Repeat the text that comes with each of the entries below word for word, and leave the pictures out of your answer.
[Start of Attachment]
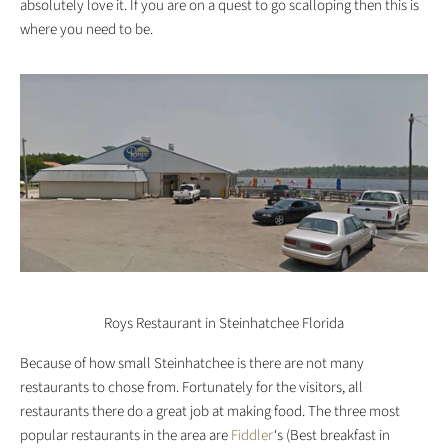
absolutely love it. If you are on a quest to go scalloping then this is
where you need to be.
Roys Restaurant in Steinhatchee Florida
Because of how small Steinhatchee is there are not many
restaurants to chose from. Fortunately for the visitors, all
restaurants there do a great job at making food. The three most
popular restaurants in the area are
Fiddler
‘s (Best breakfast in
[End of Attachment]
◆ Worked solution
absolutely love it. If you are on a quest to go scalloping then this is
where you need to be.
Roys Restaurant in Steinhatchee Florida
Because of how small Steinhatchee is there are not many
restaurants to chose from. Fortunately for the visitors, all
restaurants there do a great job at making food. The three most
popular restaurants in the area are
Fiddler
‘s (Best breakfast in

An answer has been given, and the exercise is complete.